Das steht nur dabei, damit man weiß, dass die für alle Standards taugen. Die passenden Kabel sollten aber Cat 6 sein, idR heißen die dann Patchkabel. Es gibt nämlich  auch vereinzeln besondere Kabel zur direkten Verbindung zweier PCs oder auch nur für die Verbindung vom Router zB zu einem Splitter. So was dann nicht nehmen.

Es KANN passieren, dass ein sehr altes Kabel vlt nicht gut genug ist. Aber da kann man einfach mal testen.


----------



## HerzogIgzorn (14. Oktober 2015)

Um nochmal kurz darauf zurückzukommen:
Wenn ich eine externe Festplatte ohne An-/Aus-Schalter an meine Fritzbox anschließe, ist die dann quasi immer an? Oder wie funktioniert das? Bei einem PC geht Sie ja offensichtlich aus, wenn auch der PC herunterfährt - das macht aber die Fritzbox ja nicht.

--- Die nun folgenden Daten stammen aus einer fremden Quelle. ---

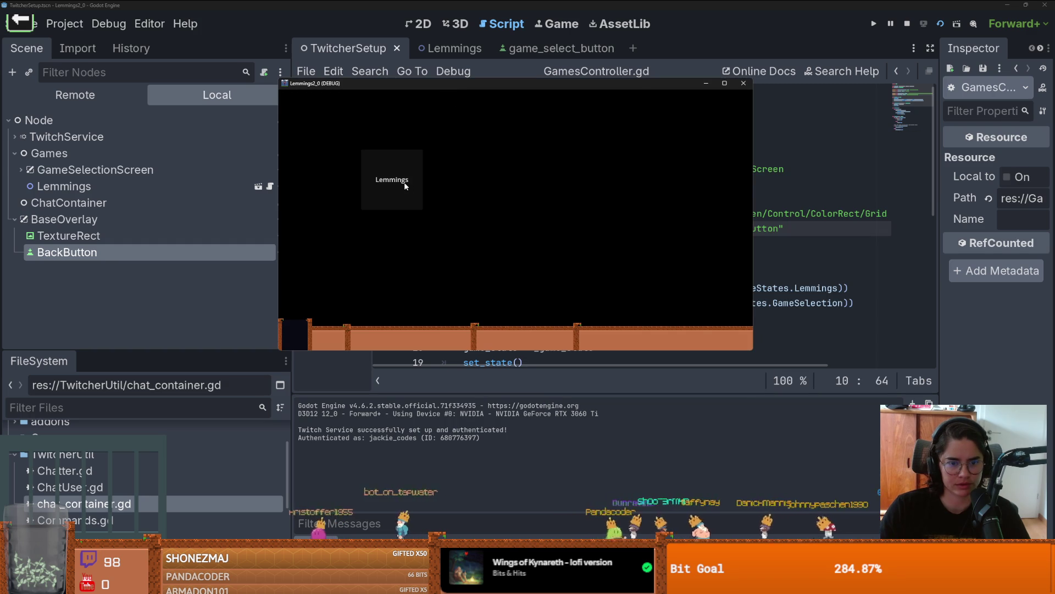
{"action": "left_click", "coordinate": [830, 175]}
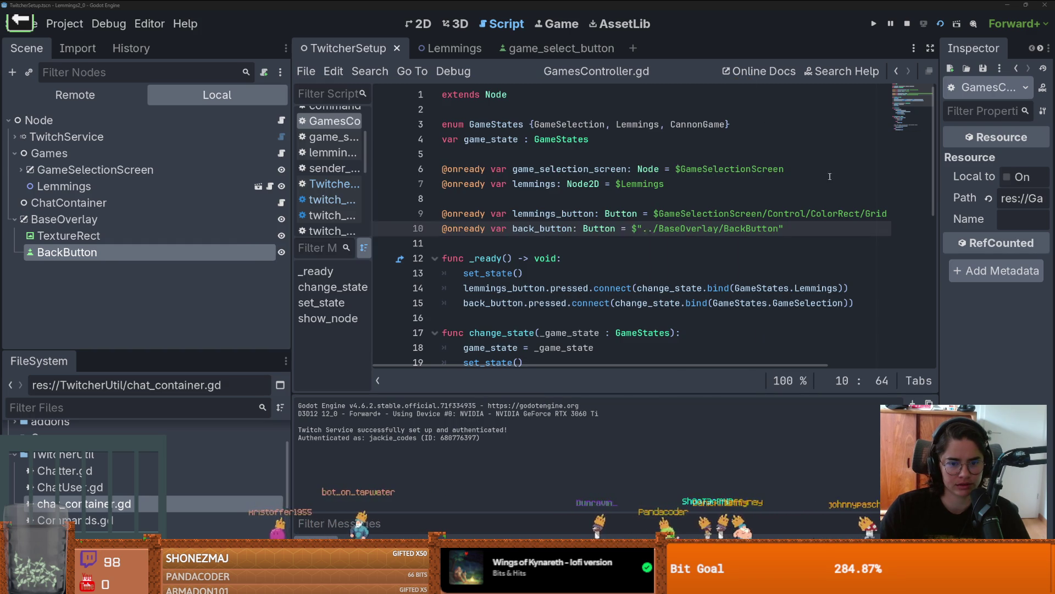
{"action": "left_click", "coordinate": [407, 321]}
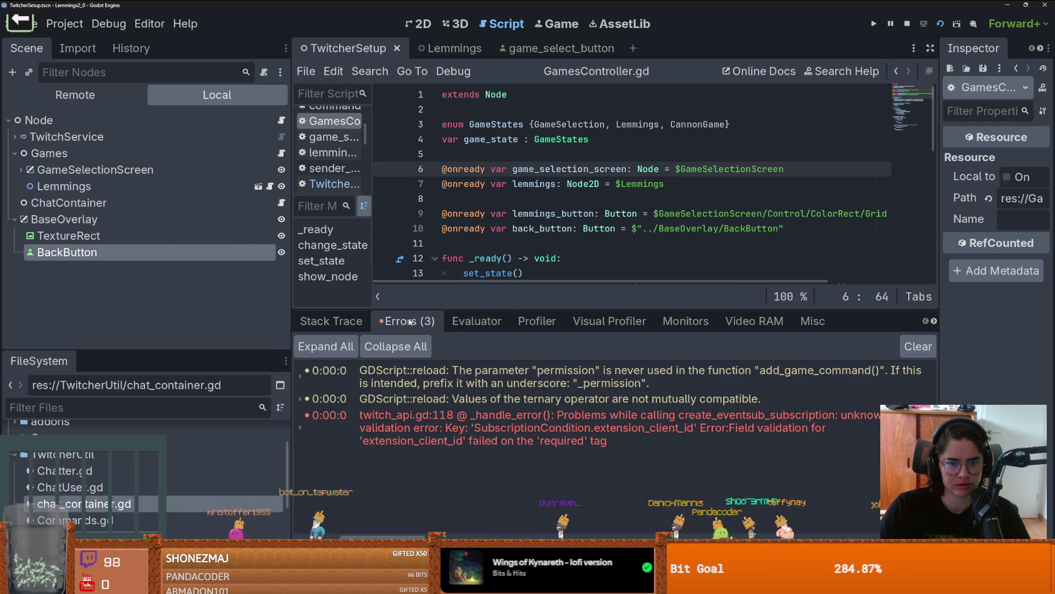
- Show the three debugger errors and clear the error list
{"action": "left_click", "coordinate": [353, 320]}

Edit: Benötigt die Festplatte in dem Fall eine externe Stromversorgung? Und ist es richtig, dass die Übertragungsraten sehr langsam sind? Und spielt es eine große Rolle, ob die Fritzbox einen USB 2- oder 3-Anschluss hat, an dem die Festplatte hängt? Macht das einen deutlichen Geschwindigkeitsunterschied bei der Übertragung der Daten auf die oder von der Platte im Netzwerk?


----------



## Herbboy (14. Oktober 2015)

HerzogIgzorn schrieb:


> Um nochmal kurz darauf zurückzukommen:
> Wenn ich eine externe Festplatte ohne An-/Aus-Schalter an meine Fritzbox anschließe, ist die dann quasi immer an? Oder wie funktioniert das? Bei einem PC geht Sie ja offensichtlich aus, wenn auch der PC herunterfährt - das macht aber die Fritzbox ja nicht.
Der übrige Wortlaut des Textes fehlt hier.